## Task goal
Lines with "screen": copy each one from the listing below.
*** Data ***
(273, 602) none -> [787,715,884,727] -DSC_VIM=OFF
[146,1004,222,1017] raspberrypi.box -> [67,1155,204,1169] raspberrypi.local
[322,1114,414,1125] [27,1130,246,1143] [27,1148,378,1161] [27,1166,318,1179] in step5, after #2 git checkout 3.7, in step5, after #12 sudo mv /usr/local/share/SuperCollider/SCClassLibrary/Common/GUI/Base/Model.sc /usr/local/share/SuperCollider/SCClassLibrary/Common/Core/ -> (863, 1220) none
*** End of Data ***
*** Data ***
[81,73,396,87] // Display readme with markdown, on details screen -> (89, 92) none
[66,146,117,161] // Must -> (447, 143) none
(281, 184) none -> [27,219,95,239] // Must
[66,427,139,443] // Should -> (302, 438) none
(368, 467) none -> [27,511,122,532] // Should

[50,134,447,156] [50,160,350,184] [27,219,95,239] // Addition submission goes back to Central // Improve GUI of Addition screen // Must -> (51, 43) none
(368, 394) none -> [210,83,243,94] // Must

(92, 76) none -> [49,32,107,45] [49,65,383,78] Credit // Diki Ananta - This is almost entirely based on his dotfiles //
*** End of Data ***
## The answer
[81,73,396,87] // Display readme with markdown, on details screen -> (89, 92) none
[50,134,447,156] [50,160,350,184] [27,219,95,239] // Addition submission goes back to Central // Improve GUI of Addition screen // Must -> (51, 43) none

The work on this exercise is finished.